Look through the entries below. Report each line that has the word "click" in it.

--- Records for this exercise ---

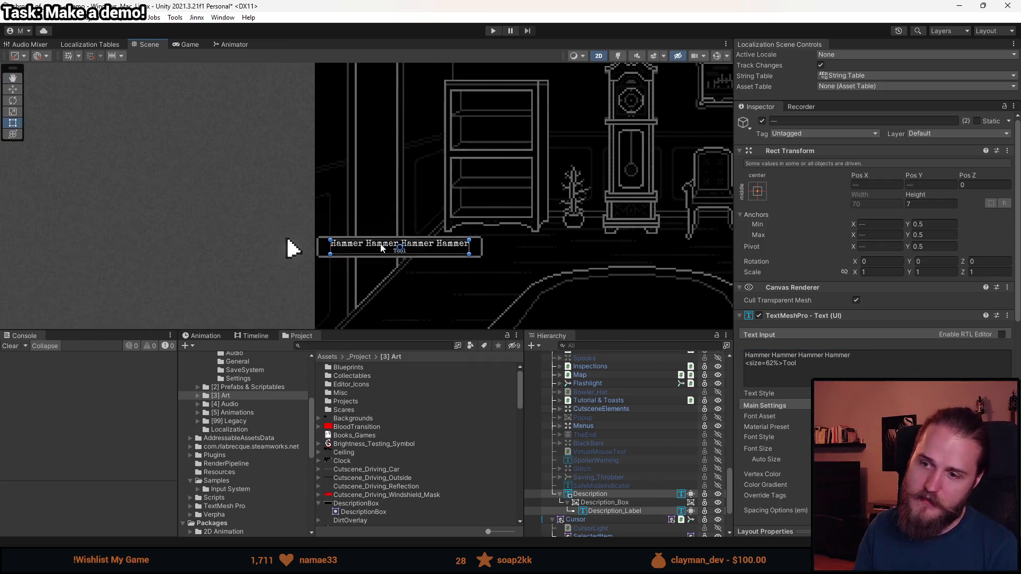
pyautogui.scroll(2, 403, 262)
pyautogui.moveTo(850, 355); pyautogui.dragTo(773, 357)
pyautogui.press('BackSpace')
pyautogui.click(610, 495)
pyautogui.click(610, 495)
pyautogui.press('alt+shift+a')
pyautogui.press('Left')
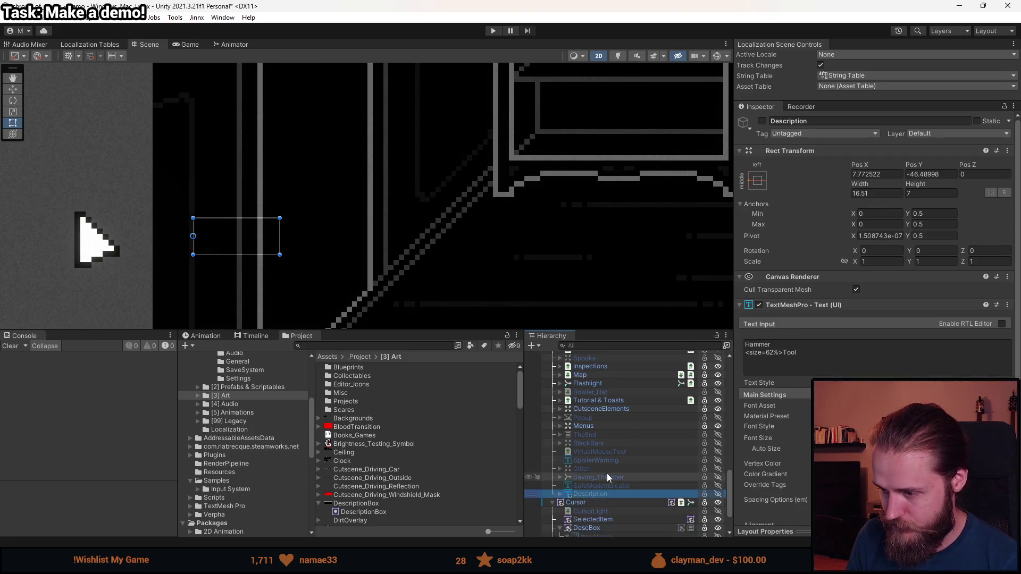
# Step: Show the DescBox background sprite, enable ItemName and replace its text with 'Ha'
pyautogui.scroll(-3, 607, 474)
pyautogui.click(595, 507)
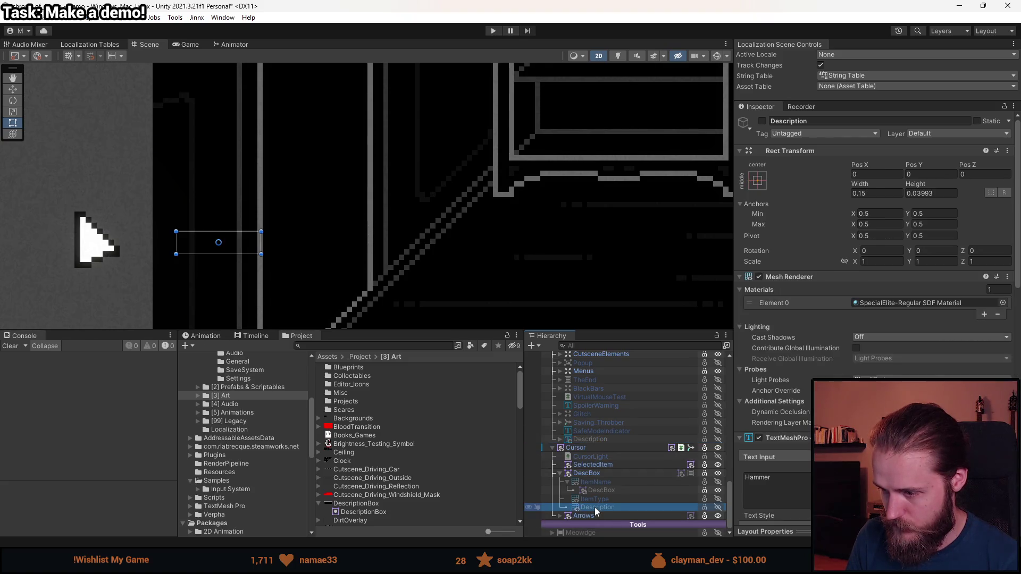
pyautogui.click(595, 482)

---
--- Records for this exercise ---

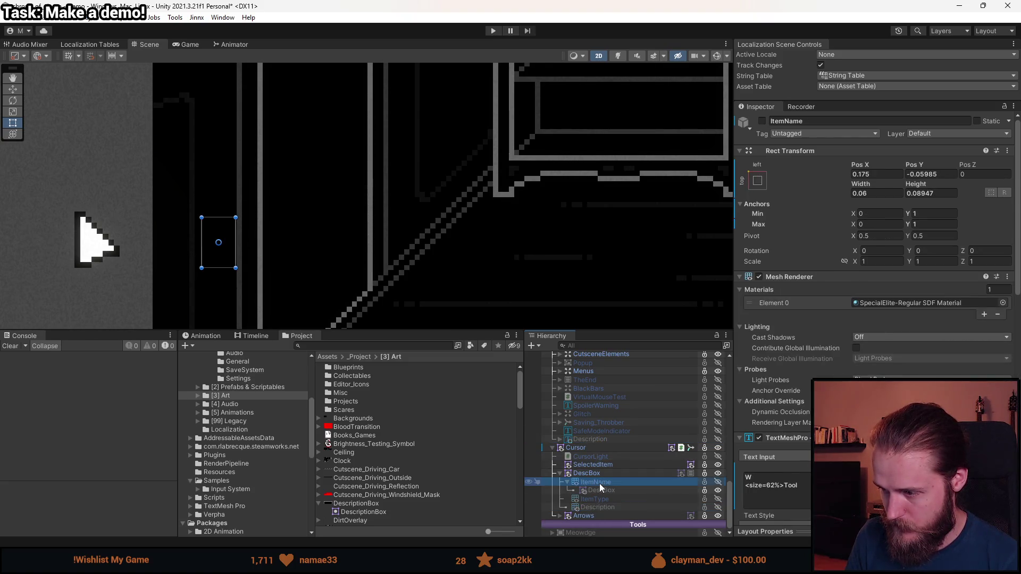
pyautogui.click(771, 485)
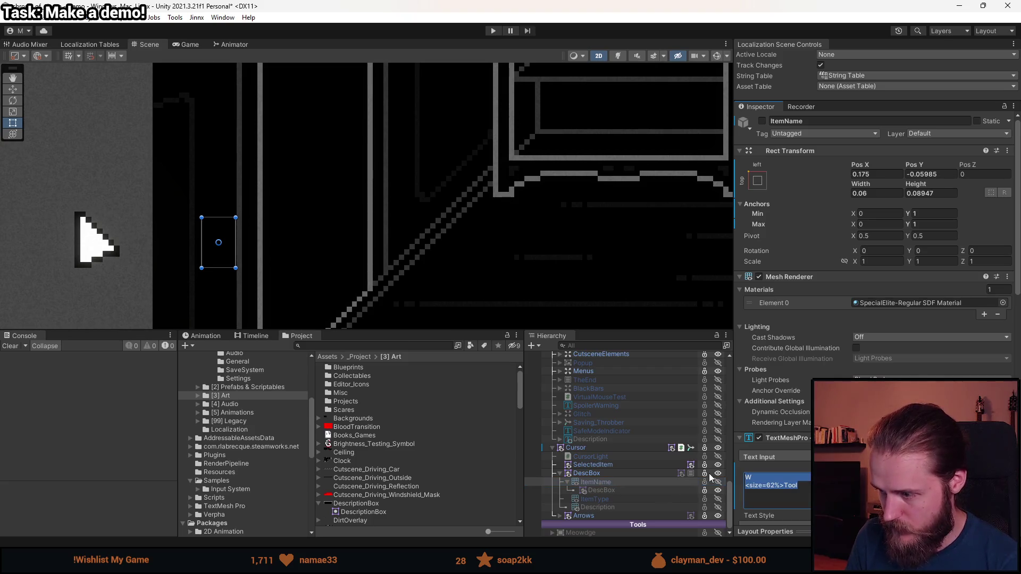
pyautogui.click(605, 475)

---

■ **Response area**
pyautogui.click(610, 495)
pyautogui.click(610, 495)
pyautogui.click(595, 507)
pyautogui.click(595, 482)
pyautogui.click(771, 485)
pyautogui.click(605, 475)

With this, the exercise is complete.